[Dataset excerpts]
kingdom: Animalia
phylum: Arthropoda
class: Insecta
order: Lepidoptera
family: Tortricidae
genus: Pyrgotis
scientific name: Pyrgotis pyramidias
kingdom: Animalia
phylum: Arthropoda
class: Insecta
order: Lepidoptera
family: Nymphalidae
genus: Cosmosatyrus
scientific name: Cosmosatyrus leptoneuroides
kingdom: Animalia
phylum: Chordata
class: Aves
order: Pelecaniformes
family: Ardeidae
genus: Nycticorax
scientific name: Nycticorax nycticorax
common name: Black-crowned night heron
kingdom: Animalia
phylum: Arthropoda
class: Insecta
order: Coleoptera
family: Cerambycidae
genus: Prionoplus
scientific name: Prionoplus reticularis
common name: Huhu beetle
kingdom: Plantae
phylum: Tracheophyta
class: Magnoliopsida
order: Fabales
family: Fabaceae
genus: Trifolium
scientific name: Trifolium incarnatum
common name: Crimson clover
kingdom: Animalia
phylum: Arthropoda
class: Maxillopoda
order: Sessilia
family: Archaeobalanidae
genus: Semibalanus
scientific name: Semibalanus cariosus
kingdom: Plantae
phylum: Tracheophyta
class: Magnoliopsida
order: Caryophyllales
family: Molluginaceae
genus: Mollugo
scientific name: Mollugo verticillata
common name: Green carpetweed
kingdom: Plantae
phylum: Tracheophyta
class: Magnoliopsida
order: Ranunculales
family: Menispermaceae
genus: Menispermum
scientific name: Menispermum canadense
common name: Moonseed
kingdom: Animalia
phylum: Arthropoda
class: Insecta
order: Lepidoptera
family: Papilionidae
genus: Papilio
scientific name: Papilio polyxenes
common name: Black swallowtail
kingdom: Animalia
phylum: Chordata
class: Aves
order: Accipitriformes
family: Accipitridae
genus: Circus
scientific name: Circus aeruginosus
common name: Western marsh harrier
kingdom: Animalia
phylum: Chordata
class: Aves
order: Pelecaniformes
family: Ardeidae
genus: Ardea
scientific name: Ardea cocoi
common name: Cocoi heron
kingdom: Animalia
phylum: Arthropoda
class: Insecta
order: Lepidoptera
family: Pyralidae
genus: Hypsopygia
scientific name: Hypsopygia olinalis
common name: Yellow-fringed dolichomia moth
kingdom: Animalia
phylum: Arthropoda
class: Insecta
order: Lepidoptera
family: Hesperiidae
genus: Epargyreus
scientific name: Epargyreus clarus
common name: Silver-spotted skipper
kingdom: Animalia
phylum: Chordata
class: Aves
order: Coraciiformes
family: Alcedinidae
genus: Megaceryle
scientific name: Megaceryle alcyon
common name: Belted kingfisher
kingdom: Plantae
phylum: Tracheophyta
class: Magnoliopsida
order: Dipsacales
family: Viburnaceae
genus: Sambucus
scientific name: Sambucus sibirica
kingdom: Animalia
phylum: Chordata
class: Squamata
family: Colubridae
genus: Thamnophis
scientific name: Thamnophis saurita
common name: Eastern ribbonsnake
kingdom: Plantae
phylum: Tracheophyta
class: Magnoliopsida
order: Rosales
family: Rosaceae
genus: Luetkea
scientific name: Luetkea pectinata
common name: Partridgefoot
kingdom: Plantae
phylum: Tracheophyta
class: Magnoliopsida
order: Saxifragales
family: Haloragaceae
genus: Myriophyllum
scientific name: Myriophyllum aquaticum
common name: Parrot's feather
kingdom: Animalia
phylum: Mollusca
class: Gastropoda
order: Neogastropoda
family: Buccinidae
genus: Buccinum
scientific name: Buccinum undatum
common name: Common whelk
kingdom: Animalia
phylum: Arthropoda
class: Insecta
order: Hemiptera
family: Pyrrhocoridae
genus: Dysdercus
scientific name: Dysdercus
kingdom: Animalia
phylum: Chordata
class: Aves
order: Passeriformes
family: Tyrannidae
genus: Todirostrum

### Aim:
Could you express the stretch of entries from the line containing "genus: Mollugo" through the line containing "scientific name: Papilio polyxenes" as a numbered list, leaving out blank lines and nothing else?

### Output below:
1. genus: Mollugo
2. scientific name: Mollugo verticillata
3. common name: Green carpetweed
4. kingdom: Plantae
5. phylum: Tracheophyta
6. class: Magnoliopsida
7. order: Ranunculales
8. family: Menispermaceae
9. genus: Menispermum
10. scientific name: Menispermum canadense
11. common name: Moonseed
12. kingdom: Animalia
13. phylum: Arthropoda
14. class: Insecta
15. order: Lepidoptera
16. family: Papilionidae
17. genus: Papilio
18. scientific name: Papilio polyxenes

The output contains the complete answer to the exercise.